The Panorama house is set on the backwaters of the Gangapur Dam in Nasik. The backwater is framed by the beautiful Sahyadri mountain ranges that help render the entire site like an idyllic dream.
With such a context the intention couldn’t have been more simpler than to create a space that simply frames the idyllic image and to behold the magnificent plays of weathers and seasons that animate that picture perfect view. The idea here is to work with the minimum in design, space making and also materials. Being a fluid space, it also blurs the lines between the interior, exterior and the nature beyond.
With this simple intention in mind, the house was conceived as a simple Pigmented concrete cuboid matching the soil colour of the surrounding, supported over an even grid of slender Miesien columns. A sort of a strange co-existence of heaviness and slenderness -more like, Corbusier marrying Mies to create a unique sub-tropical house type.
The concrete shell and the steel columns are arranged in a manner that the concrete shell cantilevers on all four sides. A screen of full height sliding window panels run in between columns and help compose the view even further. The cantlevering slab of the concrete shell beyond the windows creates a smooth transition into a verandah.
The service blocks are treated as independent objects placed within the concrete shell in a manner that they only delineate spaces by their presence but never completely seperate the space. This ensures an organic movement with the house instead of a formalized zones of movement.
This house designed by us incorporates only three materials in a vow to maintain the purity of space and also as a critical stand opposed to the current trends of using almost infinite number of false materials and artificial finishes whereas we have achieved all of this in a single R.C.C slab, right from the ceiling pattern at the bottom to polished concrete floor on top. The colour of the surrounding soil and mountains mingles with the structure to let us perceive it as a single unit.

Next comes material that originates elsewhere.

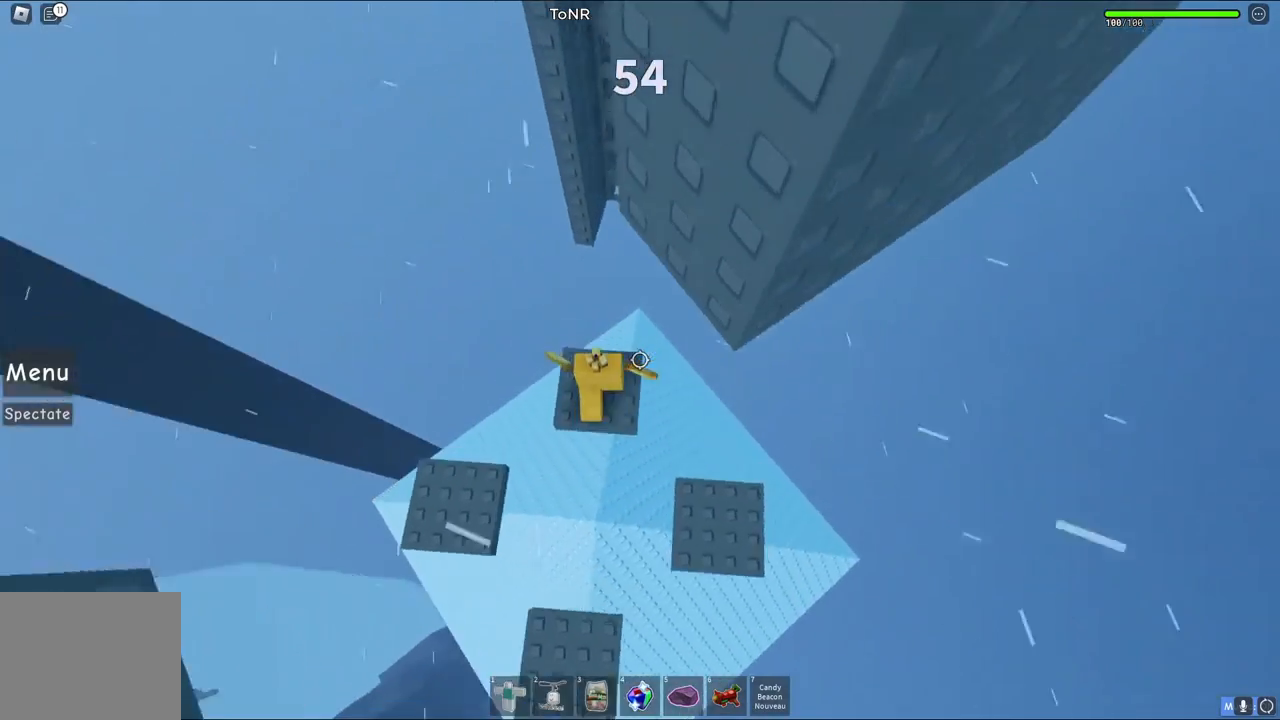
{"keys": ["w"], "events": [[33, "w", "up"], [117, "w", "down"], [133, "d", "down"], [283, "space", "down"], [300, "d", "up"], [400, "space", "up"]]}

However poetic we try to be, architecture ultimately is the composition of three dimensional elements made of real materials put together to form a space. Hence, materials are of utmost importance to compose this poetry. As a child everyone cherishes memories of drawing the sun rising from two mountains and reflections of it in water and birds soaring in the sky. We thus make an effort to frame these prized moments towards infinity.